Indicateurs environnementaux courants dans un reporting CSRD
- Empreinte carbone totale (scopes 1, 2 et 3), exprimée en tonnes équivalent CO2, avec une ventilation par poste d’activité
- Part d’énergie renouvelable dans la consommation globale et trajectoire de réduction à moyen terme
- Volume de déchets produits, taux de valorisation et de recyclage, politique d’économie circulaire
- Consommation d’eau et mesures de préservation, en particulier dans les zones de stress hydrique
Les retours varient sur la facilité de collecte du scope 3 : certaines PME industrielles y consacrent plusieurs mois, tandis que des entreprises de services bouclent l’exercice plus rapidement. L’enjeu n’est pas la perfection, mais la traçabilité de la méthode utilisée.
Pilier social des critères ESG : au-delà de la diversité affichée
Le S de ESG couvre les conditions de travail, la santé et la sécurité des salariés, la diversité, l’inclusion, le respect des droits humains dans la chaîne d’approvisionnement et le dialogue social. C’est le pilier où l’écart entre les engagements publics et la réalité opérationnelle se voit le plus vite.

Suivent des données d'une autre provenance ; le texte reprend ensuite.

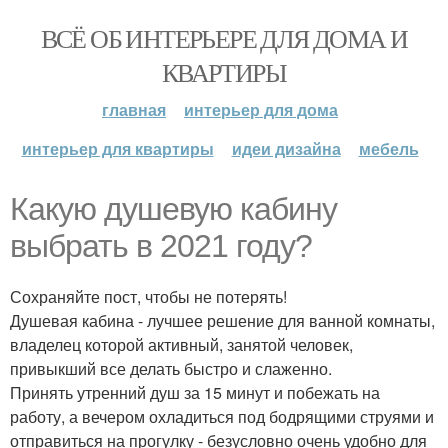
ВСЁ ОБ ИНТЕРЬЕРЕ ДЛЯ ДОМА И
КВАРТИРЫ
главная
интерьер для дома
интерьер для квартиры
идеи дизайна
мебель
Какую душевую кабину
выбрать в 2021 году?
Сохраняйте пост, чтобы не потерять!
Душевая кабина - лучшее решение для ванной комнаты,
владелец которой активный, занятой человек,
привыкший все делать быстро и слаженно.
Принять утренний душ за 15 минут и побежать на
работу, а вечером охладиться под бодрящими струями и
отправиться на прогулку - безусловно очень удобно для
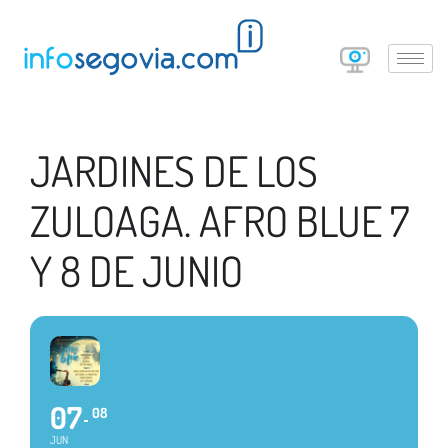
JARDINES DE LOS
ZULOAGA. AFRO BLUE 7
Y 8 DE JUNIO
07
08
JUN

Un exemple parlant : auditer les conditions de travail chez ses sous-traitants demande des ressources que peu de PME mobilisent spontanément. La CSRD pousse pourtant dans cette direction en exigeant des données sur l’ensemble de la chaîne de valeur, pas uniquement sur le périmètre juridique de l’entreprise.
Critères sociaux surveillés par les investisseurs
Les agences de notation ESG et les investisseurs institutionnels regardent en priorité le taux de fréquence des accidents du travail, l’écart de rémunération entre les genres, la politique de formation et le taux de couverture des salariés par un accord collectif. Ces indicateurs ont un impact direct sur la gestion des risques : un taux d’accidents élevé signale un risque opérationnel, un turnover excessif un risque de perte de compétences.

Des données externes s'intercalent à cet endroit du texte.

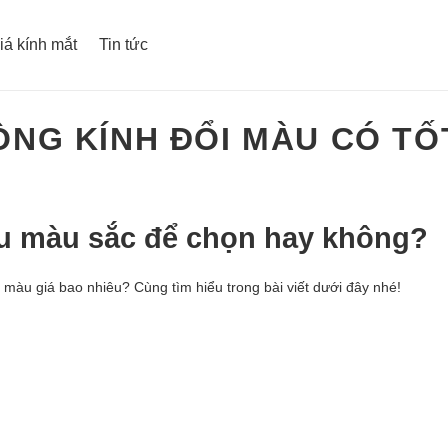
iá kính mắt
Tin tức
ÒNG KÍNH ĐỔI MÀU CÓ T
ều màu sắc để chọn hay không?
i màu giá bao nhiêu? Cùng tìm hiểu trong bài viết dưới đây nhé!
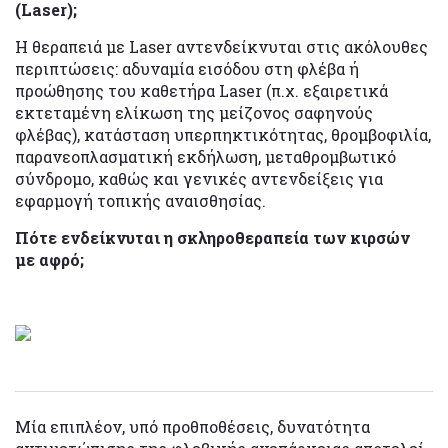
(Laser);
Η θεραπειά με Laser αντενδείκνυται στις ακόλουθες
περιπτώσεις: αδυναμία εισόδου στη φλέβα ή
προώθησης του καθετήρα Laser (π.χ. εξαιρετικά
εκτεταμένη ελίκωση της μείζονος σαφηνούς
φλέβας), κατάσταση υπερπηκτικότητας, θρομβοφιλία,
παρανεοπλασματική εκδήλωση, μεταθρομβωτικό
σύνδρομο, καθώς και γενικές αντενδείξεις για
εφαρμογή τοπικής αναισθησίας.
Πότε ενδείκνυται η σκληροθεραπεία των κιρσών
με αφρό;
Μία επιπλέον, υπό προθποθέσεις, δυνατότητα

Le pilier social mesure la qualité réelle des relations humaines dans l’entreprise, pas seulement les chartes affichées dans les rapports annuels.

CSRD et normes ESRS : le cadre qui rend les piliers ESG obligatoires
Jusqu’à récemment, le reporting ESG relevait surtout du volontariat ou de la pression des investisseurs. La directive CSRD change la donne en imposant à des dizaines de milliers d’entreprises européennes un reporting structuré selon les normes ESRS.
Ces normes sont explicitement construites autour des trois piliers ESG. Chaque norme thématique (climat, pollution, biodiversité, conditions de travail, gouvernance) détaille les informations à publier, les indicateurs quantitatifs attendus et les principes de double matérialité, c’est-à-dire l’obligation de rendre compte à la fois de l’impact de l’entreprise sur son environnement et de l’impact des enjeux de durabilité sur la performance financière.
- Les normes ESRS environnementales couvrent le changement climatique, la pollution, l’eau, la biodiversité et l’économie circulaire
- Les normes ESRS sociales traitent des effectifs propres, des travailleurs de la chaîne de valeur, des communautés affectées et des consommateurs
- Les normes ESRS de gouvernance portent sur la conduite des affaires, y compris la lutte contre la corruption et les pratiques de lobbying
La CSRD transforme les piliers ESG en obligations de reporting vérifiables, avec un contrôle par un tiers indépendant. Pour les entreprises concernées, structurer sa collecte de données autour de ces trois axes n’est plus un choix stratégique, c’est une contrainte réglementaire.
Le reporting ESG ne se résume pas à cocher des cases. La gouvernance pose le socle de crédibilité, le pilier environnemental exige une mesure technique rigoureuse, le pilier social demande d’aller regarder ce qui se passe réellement sur le terrain et dans la chaîne d’approvisionnement. La CSRD et les normes ESRS ont rendu cette triple exigence opposable : les données publiées seront auditées, et les écarts entre le déclaratif et le réel finiront par se voir.